Repeat all entries word for word; skip images.

(Saved data entries)
#####

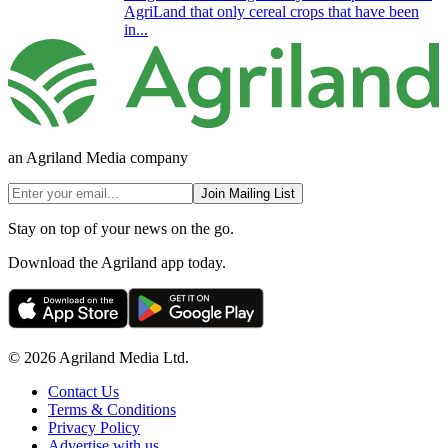
AgriLand that only cereal crops that have been
in...
an Agriland Media company
Join Mailing List
Stay on top of your news on the go.
Download the Agriland app today.
© 2026 Agriland Media Ltd.
Contact Us
Terms & Conditions
Privacy Policy
Advertise with us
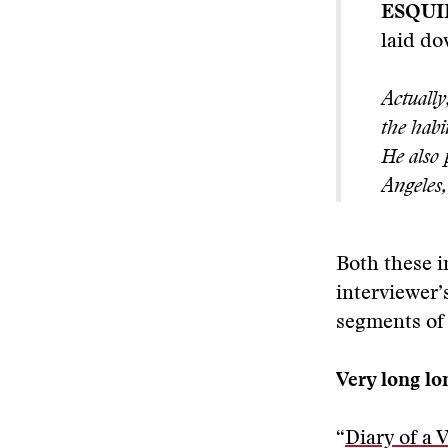
ESQUI
laid do
Actually
the habi
He also 
Angeles,
Both these i
interviewer’
segments of 
Very long l
“
Diary of a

#####

Response to the task:
AgriLand that only cereal crops that have been
in...
an Agriland Media company
Join Mailing List
Stay on top of your news on the go.
Download the Agriland app today.
© 2026 Agriland Media Ltd.
Contact Us
Terms & Conditions
Privacy Policy
Advertise with us
ESQUI
laid do
Actually
the habi
He also 
Angeles,
Both these i
interviewer’
segments of 
Very long l
“
Diary of a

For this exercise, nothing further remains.